--- Start of SOURCE TEXT ---
Flag of Australia  , New South Wales,
Wednesday, January 16, 2008

Surely every Australian teenager's dream is to drive along the Pacific Highway, tearing up the tarmac through Surfers paradise, taking in stunning scenery and flirting with bikini-clad meter maids, whilst at the wheel of an Hyundai Accent (Automatic).  Well, OK, not the Hyundai part, but nevertheless, here we were on the threshold of our first great road trip.

After grudgingly accepting Europcar's suggestion that we increase the insurance cover beyond that of the standard no-cover-at-all-unless-you-wrap-the-car-in-cotton wool policy, we were off.  A little confusion around how to escape the roads of Sydney and we were heading West to the Blue Mountains.  The car drifted effortfully along the highway and the radio blared.  Australian radio really can't be criticised harshly enough.  If you discount the stations aimed at 14 year olds with their mix of Hip-Hop, Garage and R&B nonsense, you're left with stations restricted to a playlist of around 14 songs, 7 of which are variously songs by Elvis, Billy Joel and Crowded House.  Surely the world and musical taste has moved on. 

The Blue Mountains, named after the hue of the covering foliage, were enveloped by grey cloud by the time we reached Katoomba.  We checked into the Guesthouse Cecil, a huge rambling old house that certainly had a touch of Lake District B&B about it.  In fact, the whole of Katoomba is a bit Lake District really, with its activity tour operators, twee coffee shops and absolutely dismal weather.  There was a conspicuous lack of pubs, and the only one open was exclusively patronised by men who looked like they'd been thrown out of the benefits office.  It is a really nice little place though (Katoomba, not the pub), and if the postcards for sale in the shops were anything to go by, so were the Blue Mountains.  We hoped to find out for ourselves by waiting for the weather to clear up.  Unfortunately it didn't, but we still walked through the cloud to see the view of the 3 Sisters Rock formation only to be disappointed that we couldn't even see across the road to the Visitor Centre.

Giving up on any hope of the weather improving, the next morning we left for the Hunter Valley.  The Hyundai impressed with the ability of its automatic gearbox, able to change down at the slightest hint of an incline, and subsequently make a complete dog's breakfast of any attempted overtaking maneuver by cruising slowly along almost too embarrassed to be seen going faster than another road user.  We arrived into Singleton at the same time as the sun, and walking into the Visitor Centre were welcomed by the owner of one of the easiest and least fulfilling jobs on the planet.  Our open questions were met with: "..well there's not really anything to do in Singleton, the wineries are worth a look but they're all out of town."  We managed to get the name of a decent place to stay though and after checking-in we had our, now customary, wander.  We'd passed a sign on arrival proclaiming the "World's Largest Sundial".  This had been conspicuously absent from the Visitor Centre Overview, but this may be due to the fact that its not actually the WLS (that's in Sweden apparently).  It now claims to be the largest in the Southern Hemisphere a claim that is back down the track a fair way me thinks.  Anyway, it struck us as a good place to have a picnic, so clutching our carrier bags we turned up to discover that its basically in the middle of a traffic island on a main road, making it perhaps one of the Southern Hemisphere's least attractive picnic spots.  The town itself is pretty unspectacular really, a fact confirmed when by following the Heritage Trail signs we happened upon a very modern and well appointed library.  When we planned this trip we certainly didn't envisage spending an afternoon on the Internet in a public library in a small Australian town, but then the life of intrepid adventurers is never that predictable and that's what gives it the edge and excitement.
--- End of SOURCE TEXT ---
--- Start of DATA SHOWN ---
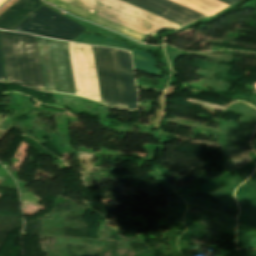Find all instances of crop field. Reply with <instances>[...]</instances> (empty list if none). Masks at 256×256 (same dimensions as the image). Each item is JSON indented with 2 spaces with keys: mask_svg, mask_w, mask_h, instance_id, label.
Here are the masks:
<instances>
[{
  "mask_svg": "<svg viewBox=\"0 0 256 256\" xmlns=\"http://www.w3.org/2000/svg\"><path fill=\"white\" fill-rule=\"evenodd\" d=\"M40 5L39 0L17 1L0 15V28L10 30Z\"/></svg>",
  "mask_w": 256,
  "mask_h": 256,
  "instance_id": "e52e79f7",
  "label": "crop field"
},
{
  "mask_svg": "<svg viewBox=\"0 0 256 256\" xmlns=\"http://www.w3.org/2000/svg\"><path fill=\"white\" fill-rule=\"evenodd\" d=\"M135 6L143 8L147 11L155 13L159 16L172 20L176 23L184 25L188 22L205 17L195 11L180 6L169 0H124Z\"/></svg>",
  "mask_w": 256,
  "mask_h": 256,
  "instance_id": "f4fd0767",
  "label": "crop field"
},
{
  "mask_svg": "<svg viewBox=\"0 0 256 256\" xmlns=\"http://www.w3.org/2000/svg\"><path fill=\"white\" fill-rule=\"evenodd\" d=\"M72 41L74 42H81V43H89V44H96V45H102V46H108V47H116V48H124V49H130L116 41L98 38L94 36H89L84 34L83 32L79 34L75 39Z\"/></svg>",
  "mask_w": 256,
  "mask_h": 256,
  "instance_id": "3316defc",
  "label": "crop field"
},
{
  "mask_svg": "<svg viewBox=\"0 0 256 256\" xmlns=\"http://www.w3.org/2000/svg\"><path fill=\"white\" fill-rule=\"evenodd\" d=\"M117 53L126 108L136 109V89L129 52L117 50Z\"/></svg>",
  "mask_w": 256,
  "mask_h": 256,
  "instance_id": "dd49c442",
  "label": "crop field"
},
{
  "mask_svg": "<svg viewBox=\"0 0 256 256\" xmlns=\"http://www.w3.org/2000/svg\"><path fill=\"white\" fill-rule=\"evenodd\" d=\"M222 1L227 2V3L233 5V4H235V3H237V2H239V1H241V0H222Z\"/></svg>",
  "mask_w": 256,
  "mask_h": 256,
  "instance_id": "d1516ede",
  "label": "crop field"
},
{
  "mask_svg": "<svg viewBox=\"0 0 256 256\" xmlns=\"http://www.w3.org/2000/svg\"><path fill=\"white\" fill-rule=\"evenodd\" d=\"M103 103L125 108L116 50L94 47Z\"/></svg>",
  "mask_w": 256,
  "mask_h": 256,
  "instance_id": "412701ff",
  "label": "crop field"
},
{
  "mask_svg": "<svg viewBox=\"0 0 256 256\" xmlns=\"http://www.w3.org/2000/svg\"><path fill=\"white\" fill-rule=\"evenodd\" d=\"M0 81H5L3 67H2V61H1V55H0Z\"/></svg>",
  "mask_w": 256,
  "mask_h": 256,
  "instance_id": "28ad6ade",
  "label": "crop field"
},
{
  "mask_svg": "<svg viewBox=\"0 0 256 256\" xmlns=\"http://www.w3.org/2000/svg\"><path fill=\"white\" fill-rule=\"evenodd\" d=\"M37 39L46 91L75 94L66 42Z\"/></svg>",
  "mask_w": 256,
  "mask_h": 256,
  "instance_id": "ac0d7876",
  "label": "crop field"
},
{
  "mask_svg": "<svg viewBox=\"0 0 256 256\" xmlns=\"http://www.w3.org/2000/svg\"><path fill=\"white\" fill-rule=\"evenodd\" d=\"M206 16L213 15L228 5L218 0H172Z\"/></svg>",
  "mask_w": 256,
  "mask_h": 256,
  "instance_id": "d8731c3e",
  "label": "crop field"
},
{
  "mask_svg": "<svg viewBox=\"0 0 256 256\" xmlns=\"http://www.w3.org/2000/svg\"><path fill=\"white\" fill-rule=\"evenodd\" d=\"M0 44L7 81L45 91L36 36L0 31Z\"/></svg>",
  "mask_w": 256,
  "mask_h": 256,
  "instance_id": "8a807250",
  "label": "crop field"
},
{
  "mask_svg": "<svg viewBox=\"0 0 256 256\" xmlns=\"http://www.w3.org/2000/svg\"><path fill=\"white\" fill-rule=\"evenodd\" d=\"M84 29L42 6L13 30L71 41Z\"/></svg>",
  "mask_w": 256,
  "mask_h": 256,
  "instance_id": "34b2d1b8",
  "label": "crop field"
},
{
  "mask_svg": "<svg viewBox=\"0 0 256 256\" xmlns=\"http://www.w3.org/2000/svg\"><path fill=\"white\" fill-rule=\"evenodd\" d=\"M134 68L136 71L143 73L151 74L154 76L160 75L159 71L156 68V61L151 54L142 53L133 50L132 51Z\"/></svg>",
  "mask_w": 256,
  "mask_h": 256,
  "instance_id": "5a996713",
  "label": "crop field"
}]
</instances>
--- End of DATA SHOWN ---
**YOUR OBJECTIVE:**
Rewrite the part of the road trip account that starts with the words "After grudgingly accepting" and ends after "has moved on.", changing "radio" to "stereo".

**WRITTEN REPLY:**
After grudgingly accepting Europcar's suggestion that we increase the insurance cover beyond that of the standard no-cover-at-all-unless-you-wrap-the-car-in-cotton wool policy, we were off.  A little confusion around how to escape the roads of Sydney and we were heading West to the Blue Mountains.  The car drifted effortfully along the highway and the stereo blared.  Australian stereo really can't be criticised harshly enough.  If you discount the stations aimed at 14 year olds with their mix of Hip-Hop, Garage and R&B nonsense, you're left with stations restricted to a playlist of around 14 songs, 7 of which are variously songs by Elvis, Billy Joel and Crowded House.  Surely the world and musical taste has moved on.